Based on  statements by successive government officials under the presidency of Emmanuel Macron, helping migrants and refugees in Calais, on the French-Italian border, or in the Mediterranean  would be “playing into the hands of smugglers.” Fighting discrimination against Muslims in France would be “Islamist propaganda.” Denouncing the excesses of French policing policy would inflame social tensions and would be “intellectual terrorism.”

 The recent comments of the interior minister questioning public funding to the League for Human Rights for its criticism of abusive police practices during recent demonstrations is another disturbing challenge to the indispensable work of independent rights organizations. 

Such rhetoric by government officials denigrating and stigmatizing rights groups is intended to delegitimize the causes for which they mobilize and is detrimental to the people whose voices they defend.

Measures that undermine freedom of association have also been adopted in parallel. For example, the law “consolidating respect for the principles of the Republic,” known as the separatism law, has broadened the grounds for dissolving associations and facilitates the withdrawal of public subsidies.  French civil society needs space to provide assistance to vulnerable people as well as to alert, denounce, or criticize the policies and actions of the government or of some of its agents without paying a  price for speaking out.

It is the responsibility of the president and the government to protect this space and these freedoms, to guarantee to each and every person the right  to peacefully express their opinions and demands, including on the streets. However, for several years now, we have seen a brutal policing strategy that increasingly restricts the right to peaceful assembly.

Countless accounts and images circulating on social media or disseminated by the mainstream media suggest that law enforcement officers have resorted to a seemingly excessive, disproportionate, and indiscriminate response during recent demonstrations in France. This is not new: during the Yellow Vests movement, at least 2,500 protesters were injured, and dozens were grazed or maimed by rubber ball launchers or grenade fire, according to the independent journalist David Dufresne's count. Frightened by the multiple accounts  of people who have been subjected to these brutal methods, many people give up going to demonstrations or expressing their opinions.  

The serious drift of policing over the past several years has been denounced by major human rights organizations, the French Human Rights Defender, the National Consultative Commission on Human Rights (CNCDH), as well as by the United Nations and the Council of Europe.

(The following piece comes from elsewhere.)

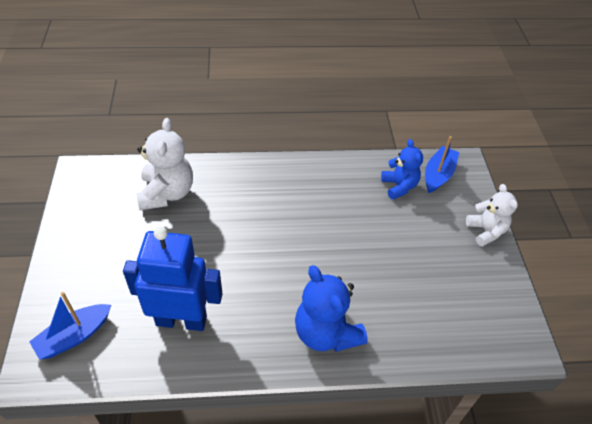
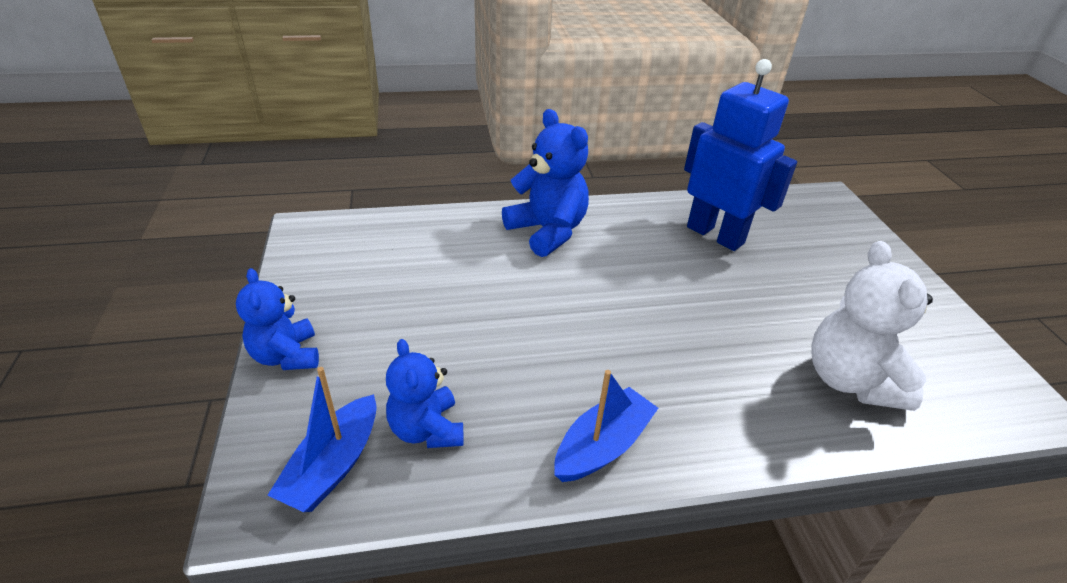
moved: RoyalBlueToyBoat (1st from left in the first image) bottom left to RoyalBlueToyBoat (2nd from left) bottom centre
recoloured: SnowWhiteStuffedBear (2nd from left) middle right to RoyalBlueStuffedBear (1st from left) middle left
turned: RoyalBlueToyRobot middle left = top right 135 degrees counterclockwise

Yet President Emmanuel Macron and his government continue to deny these findings and fail to take the necessary measures to prevent these abuses.

The goals of justice, dignity and equality can only be achieved when individuals and associations have the opportunity and space to organize, advocate and act on behalf of human rights.

Instead of stigmatizing, sanctioning, criminalizing, or repressing those who defend human rights or peacefully exercise their right to demonstrate, we urge the president and the government to do everything possible to protect the freedoms of association and demonstration and civic space in France: these are essential conditions for the protection of the rights of all and the vitality of democracy.

Benedicte Jeannerod is France director at Human Rights Watch and  Jean-Claude Samouiller is the President of Amnesty International France.